Work in the Ways and Means Committee Room
Education Fund/Yield Update:
Every year, school districts use projections provided by the Tax Department in December to help build their budgets and project their local education tax rates. Once most budgets have been voted on and there is clarity on statewide spending, the legislature can move ahead with the annual “yield bill,” which finalizes those rates. It’s not unusual for the statewide spending estimates that inform the “December 1st letter” to differ from actual budgets, so tax rates discussed at Town Meeting are always a best guess.

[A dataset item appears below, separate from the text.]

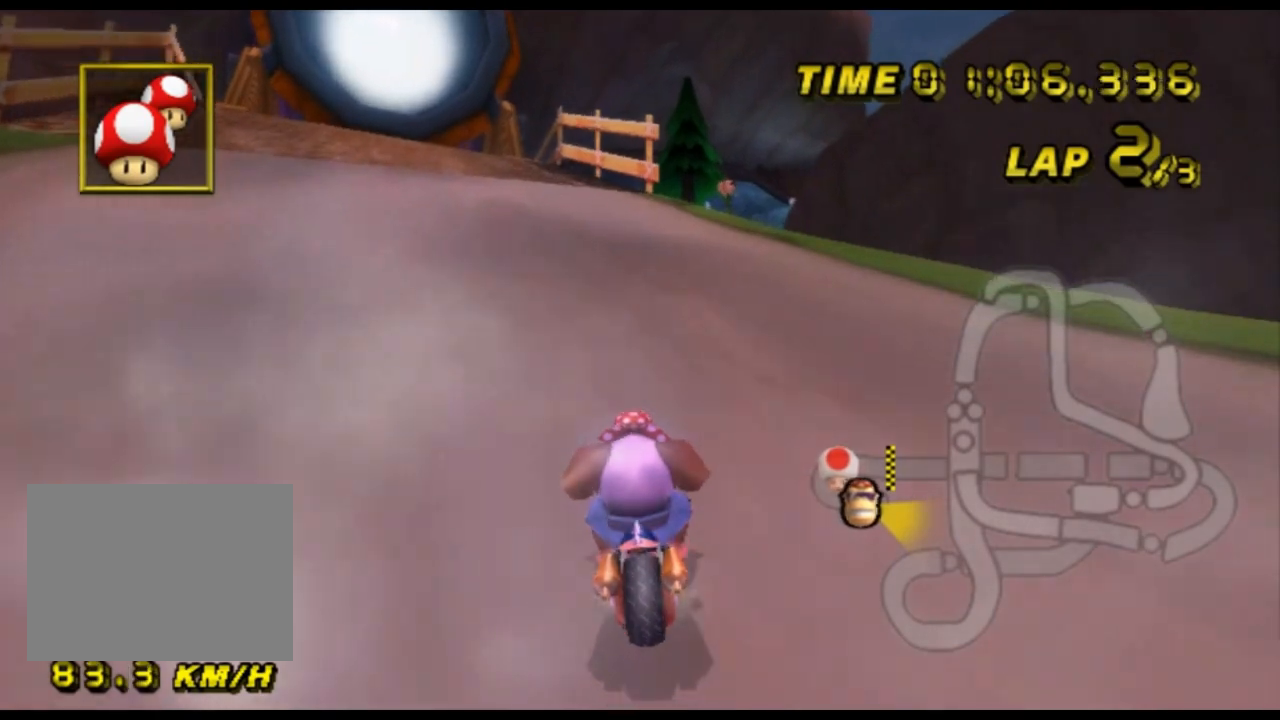
{"buttons": ["A", "R1"], "left_stick": "left", "events": [[133, "DPAD_UP", "down"], [167, "DPAD_UP", "up"], [367, "R1", "down"], [433, "left_stick", "left"]]}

This year is unusual in the sense that there is a large surplus in the Education Fund. There are many possible uses for this money — including support for tech centers, school meals, and transitions to new funding systems — and no decisions have been made, but it is unlikely that any significant amount will be used to reduce tax rates. We will continue the conversations in March and vote out the yield bill when we have more information on approved school budgets.
Education Funding Reform:
Following a 2019 Study from UVM and Rutgers on the effectiveness and accuracy of Vermont’s pupil weighting system, there has been a lot of discussion about what to do with the new information. Last summer, a legislative task force was convened to consider and propose an implementation plan for the new proposed weights. This task force was also charged with considering a broader array of reform to Vermont’s unique education finance system. This legislative session, the Senate kicked off the work on this bill, ultimately deciding to advance a policy that would maintain the basic framework of the pupil weighting system, while updating the weights themselves with empirically derived values. Additionally, this bill simplifies the formula used to calculate equalized pupils and also changes the way students living in poverty are counted. On the whole, I am optimistic that this bill can pass this session and that it will have a positive impact on education equity statewide.